ENT Specialist trachea

COMPLICATIONS AND POST-OPERATIVE MANAGEMENT OF TRACHEOSTOMY

Complications of tracheostomy are numerous but can be minimized if carefully performed, with good postoperative care. Complications are divided into:
  1. Immediate: They present before or at termination of the surgery.
  2. Bleeding commonly from the thyroid isthmus, anterior jugular and inferior thyroid veins.
  3. Damage to recurrent laryngeal nerve.
  4. Damage to pleura.
  5. Apnea due to loss of hypoxic respiratory stimulation.
  6. Injury to cricoid cartilage (In high tracheostomy).
  7. Vagal stimulation.
  8. False passage of the tracheostomy tube.
  9. Anesthetic complications.

Delayed or intermediate: They occur during the first few hours or days after the tracheostomy.

  1. Surgical emphysema.
  2. Aspiration and lung abscess.
  3. Tracheitis and tracheobronchitis especially in children.
  4. Pneumothorax and pneumomediastinum may occur if the surgical emphysema progress.
  5. Bleeding.
  6. Dysphagia due to pressure on oesophagus.
  7. Blockage of tube.
  8. Dislocation of the tube.

III. Late complications: They are the most common complications especially in prolonged tracheostomies.
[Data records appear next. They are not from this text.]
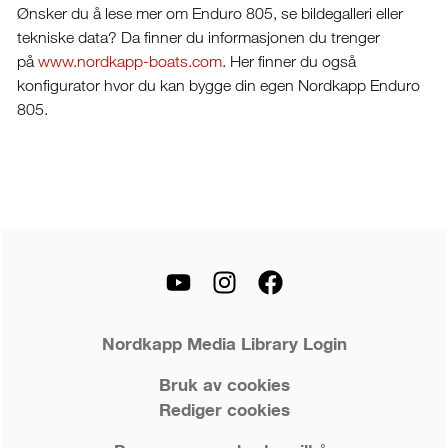
Ønsker du å lese mer om Enduro 805, se bildegalleri eller
tekniske data? Da finner du informasjonen du trenger
på
www.nordkapp-boats.com
. Her finner du også
konfigurator hvor du kan bygge din egen Nordkapp Enduro
805.
Nordkapp Media Library Login
Bruk av cookies
Rediger cookies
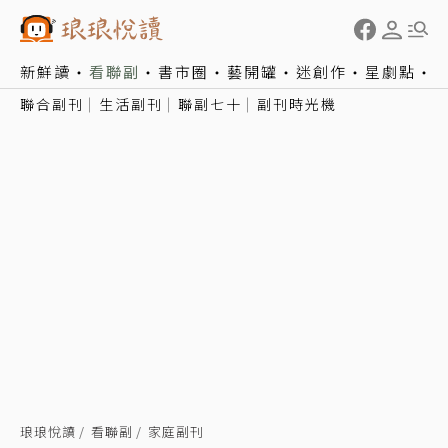
新鮮讀
看聯副
書市圈
藝開罐
迷創作
星劇點
聯合副刊
生活副刊
聯副七十
副刊時光機
琅琅悅讀
看聯副
家庭副刊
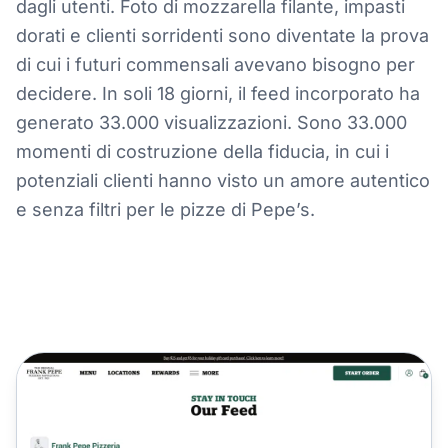
dagli utenti. Foto di mozzarella filante, impasti
dorati e clienti sorridenti sono diventate la prova
di cui i futuri commensali avevano bisogno per
decidere. In soli 18 giorni, il feed incorporato ha
generato 33.000 visualizzazioni. Sono 33.000
momenti di costruzione della fiducia, in cui i
potenziali clienti hanno visto un amore autentico
e senza filtri per le pizze di Pepe’s.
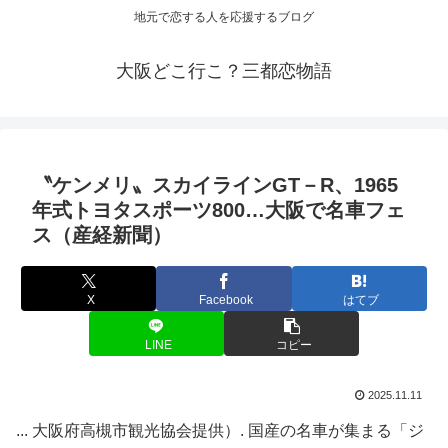
地元で恋する人を応援するブログ
大阪どこ行こ？三都恋物語
〝ケンメリ〟スカイラインGT－R、1965
年式トヨタスポーツ800…
大阪
で名車フェ
ス（産経新聞）
X
Facebook
はてブ
LINE
コピー
2025.11.11
... 大阪府高槻市観光協会提供）. 国産の名車が集まる「ジ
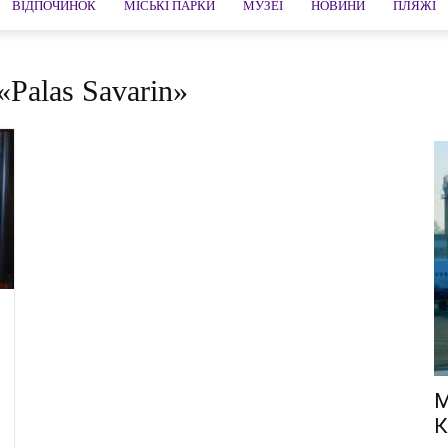
ВІДПОЧИНОК
МІСЬКІ ПАРКИ
МУЗЕЇ
НОВИНИ
ПЛЯЖІ
«Palas Savarin»
М
К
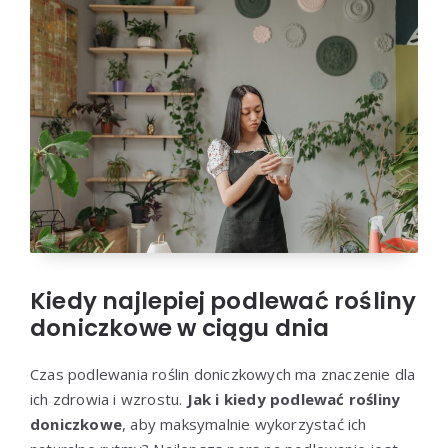
Kiedy najlepiej podlewać rośliny
doniczkowe w ciągu dnia
Czas podlewania roślin doniczkowych ma znaczenie dla
ich zdrowia i wzrostu.
Jak i kiedy podlewać rośliny
doniczkowe
, aby maksymalnie wykorzystać ich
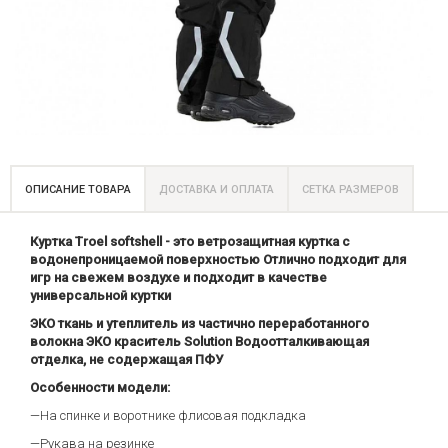
ОПИСАНИЕ ТОВАРА
ДОСТАВКА И ОПЛАТА
СЕТКА РАЗМЕРОВ
Куртка Troel softshell - это ветрозащитная куртка с
водонепроницаемой поверхностью Отлично подходит для
игр на свежем воздухе и подходит в качестве
универсальной куртки
ЭКО ткань и утеплитель из частично переработанного
волокна ЭКО краситель Solution Водоотталкивающая
отделка, не содержащая ПФУ
Особенности модели:
—На спинке и воротнике флисовая подкладка
—Рукава на резинке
  1. Localized tracheomalacia.
  2. Tracheo-oesophageal fistula may occur due to an inadvertent incision on the posterior tracheal wall.
  3. Tracheal stenosis due to injuries or perichondritis of cricoid cartilage.
  4. Tracheo-cutaneous fistula.
  5. Difficulty in de-cannulation.
  6. Localized tracheomalacia occurs at the superior part of the tracheostomy opening if the tube is too large or sharply angled.

Postoperative management is required for tracheostomy patients:

A tracheostomy patient requires diligence and patience.
The tracheostomy tube should be kept in situ for 2-3 days before it can be changed and the tract is well formed.

  1. A fresh tracheostomy tube and dilator must be kept near the patient.
  2. As the patient cannot speak, a bell should be kept next to the patient.
  3. Inner tube is removed and cleaned every one or two hours in the first 48 hours after tracheostomy. Later it can be cleaned every four hours.
  4. Suction with aseptic precautions must be done every half an hour.
  5. Humidification of the inhaled air is necessary to prevent tracheitis and crust formation. This can be done using a Walton’s humidifier or ultrasonic nebulizer in the room.
  6. Mesna is a potent mucolytic available as 200 mg/ml solution for nebulization and tracheopulmonary instillation via the tracheostomy tube. It is a therapeutic agent that aims specifically on the dissociation of mucous plugs. It instantly removes the sputum and clears the airway passage and normalizes the gaseous exchange. 
  7. Chest physiotherapy is required to clear any accumulated secretions.
  8. Local dressing to be changed every day using sterile gauze and anti-septic cream to avoid skin erosion and wound infection.
  9. Mucolytic agents and expectorants.
  10. Antibiotics in cases of chest or wound infections.